Often Confused With / Distinguishing Features
It is often confused with hedge bindweed and wild buckwheat. It is distinguished
from hedge bindweed, which also has perennial roots, by its smaller leaves,
flowers usually not over 2.5cm in diameter, and the 2 small bracts near
the middle of the flower stalk, these tiny bracts never enclosing the
base of the flower. It is distinguished from Wild buckwheat by being perennial
with extensively creeping, white, cord-like, fleshy roots which produce
new shoots and form dense patches; by its white or pinkish, funnel-shaped
flowers with long stalks, and by the absence of an ocrea (membranous sheath)
surrounding the stem at the base of each leafstalk.
Management Options
Controlling field or hedge bindweed is a challenge, because of its extensive, perennial root system. Because bindweed grows in patches, a systemic herbicide with glyphosate (eg. Roundup) can be effectively used as a spot spray. The key is to wait until bindweed shows first bloom (bud to full bloom), and use a 2% solution (2L Roundup in 100L water).
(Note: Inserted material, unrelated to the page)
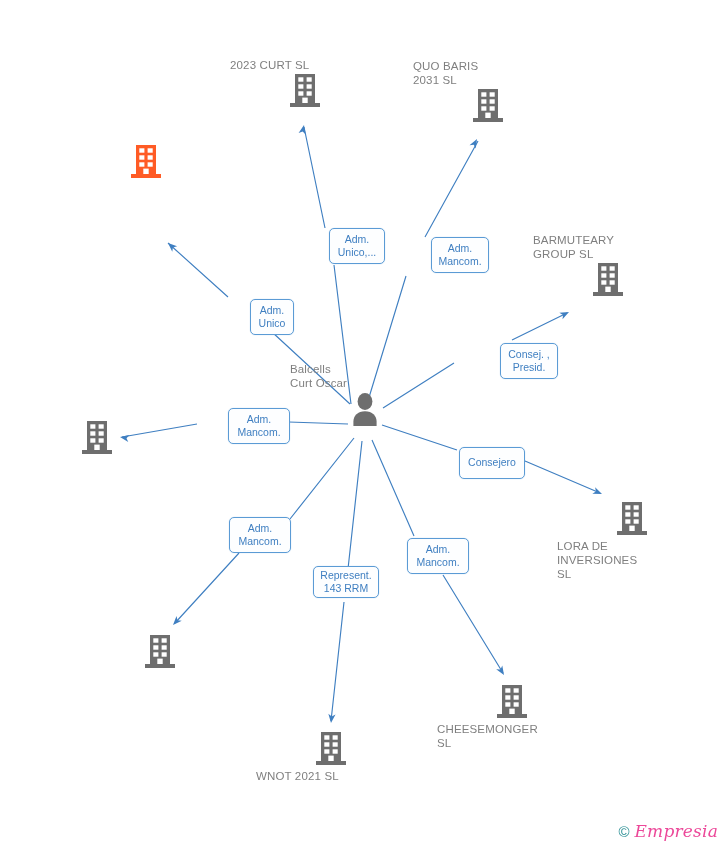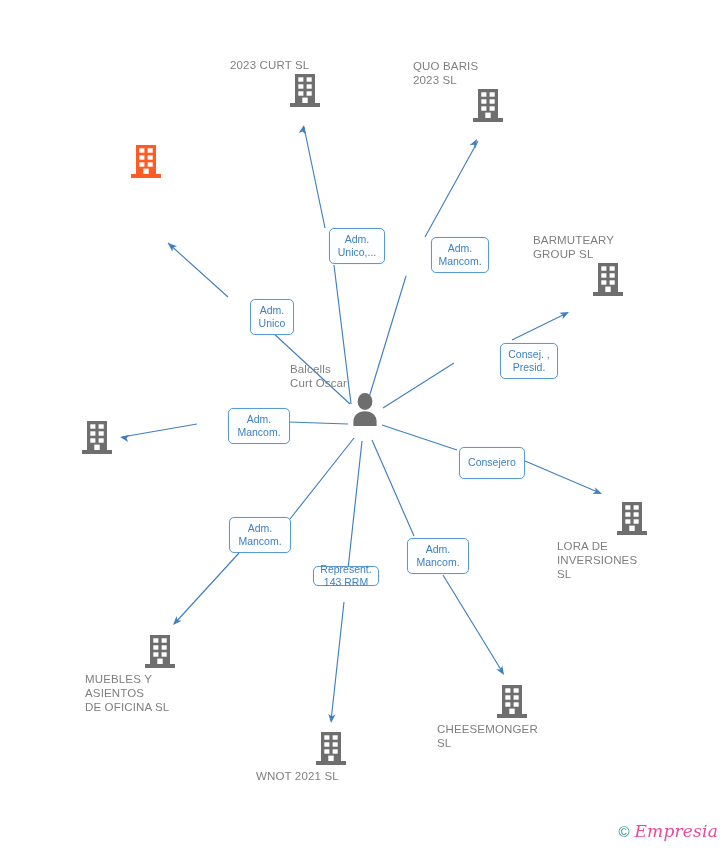"QUO BARIS" div.node-label { text: 2023 -> 2031 }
Established patches usually take at least two applications in subsequent years for complete control.Before herbicides, growers used two years of summer fallow with cultivation every 10 days to eradicate bindweed. This shows the reserves in its extensive root system.
Your best dollars will be spent each year in early summer to control new seedlings, and spot treat established patches in bloom.